Directions for this task = Collect every line of the records that contains the word "risque" and copy each one in full.

Data =
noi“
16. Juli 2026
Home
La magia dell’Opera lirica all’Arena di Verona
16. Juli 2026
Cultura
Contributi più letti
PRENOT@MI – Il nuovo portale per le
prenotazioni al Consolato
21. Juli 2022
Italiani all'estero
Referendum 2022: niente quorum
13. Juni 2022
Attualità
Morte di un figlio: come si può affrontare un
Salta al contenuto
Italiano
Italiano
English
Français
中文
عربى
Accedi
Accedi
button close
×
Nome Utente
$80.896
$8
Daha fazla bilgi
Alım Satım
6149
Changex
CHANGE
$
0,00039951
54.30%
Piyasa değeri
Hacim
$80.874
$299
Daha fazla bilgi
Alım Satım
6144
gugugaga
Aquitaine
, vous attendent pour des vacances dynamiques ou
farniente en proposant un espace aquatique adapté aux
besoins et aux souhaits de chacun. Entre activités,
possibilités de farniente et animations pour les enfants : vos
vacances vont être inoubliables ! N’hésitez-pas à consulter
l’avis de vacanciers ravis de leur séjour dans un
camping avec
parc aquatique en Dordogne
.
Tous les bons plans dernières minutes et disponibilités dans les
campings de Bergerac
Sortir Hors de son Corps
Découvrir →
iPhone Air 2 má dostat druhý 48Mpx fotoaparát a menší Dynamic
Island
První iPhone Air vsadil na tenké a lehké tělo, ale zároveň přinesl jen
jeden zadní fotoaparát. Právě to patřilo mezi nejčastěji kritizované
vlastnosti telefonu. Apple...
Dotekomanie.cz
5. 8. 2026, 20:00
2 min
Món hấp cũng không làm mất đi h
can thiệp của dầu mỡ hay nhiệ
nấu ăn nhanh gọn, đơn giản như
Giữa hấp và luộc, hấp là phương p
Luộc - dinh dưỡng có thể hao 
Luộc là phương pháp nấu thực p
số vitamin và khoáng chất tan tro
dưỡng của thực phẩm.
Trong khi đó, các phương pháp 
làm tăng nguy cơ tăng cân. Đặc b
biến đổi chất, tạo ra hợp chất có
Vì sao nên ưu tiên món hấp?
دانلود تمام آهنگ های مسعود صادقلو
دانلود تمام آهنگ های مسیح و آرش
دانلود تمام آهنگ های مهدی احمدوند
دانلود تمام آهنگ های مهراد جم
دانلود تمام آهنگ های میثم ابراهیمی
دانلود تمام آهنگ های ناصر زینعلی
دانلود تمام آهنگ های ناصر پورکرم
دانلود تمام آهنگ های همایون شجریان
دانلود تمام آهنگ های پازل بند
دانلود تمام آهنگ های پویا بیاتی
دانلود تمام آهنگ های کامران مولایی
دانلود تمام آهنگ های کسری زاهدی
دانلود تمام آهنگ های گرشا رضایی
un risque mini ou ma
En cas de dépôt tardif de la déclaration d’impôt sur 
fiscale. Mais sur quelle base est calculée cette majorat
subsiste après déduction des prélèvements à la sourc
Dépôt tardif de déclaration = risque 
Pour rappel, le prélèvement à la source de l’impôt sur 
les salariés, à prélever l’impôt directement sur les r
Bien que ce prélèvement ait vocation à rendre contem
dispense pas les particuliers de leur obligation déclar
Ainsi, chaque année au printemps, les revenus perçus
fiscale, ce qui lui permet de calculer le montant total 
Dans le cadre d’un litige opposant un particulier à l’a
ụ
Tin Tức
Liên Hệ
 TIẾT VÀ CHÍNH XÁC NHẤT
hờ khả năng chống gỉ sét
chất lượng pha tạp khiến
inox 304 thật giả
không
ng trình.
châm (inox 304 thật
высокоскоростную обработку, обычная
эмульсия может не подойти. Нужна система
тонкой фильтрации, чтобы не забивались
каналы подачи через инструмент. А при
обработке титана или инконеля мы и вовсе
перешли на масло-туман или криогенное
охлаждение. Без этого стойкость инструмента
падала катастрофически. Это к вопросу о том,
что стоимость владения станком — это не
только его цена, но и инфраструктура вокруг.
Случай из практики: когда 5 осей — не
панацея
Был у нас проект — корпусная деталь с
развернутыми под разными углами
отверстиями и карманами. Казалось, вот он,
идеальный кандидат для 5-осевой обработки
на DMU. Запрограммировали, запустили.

Response to this task =
un risque mini ou ma
Dépôt tardif de déclaration = risque 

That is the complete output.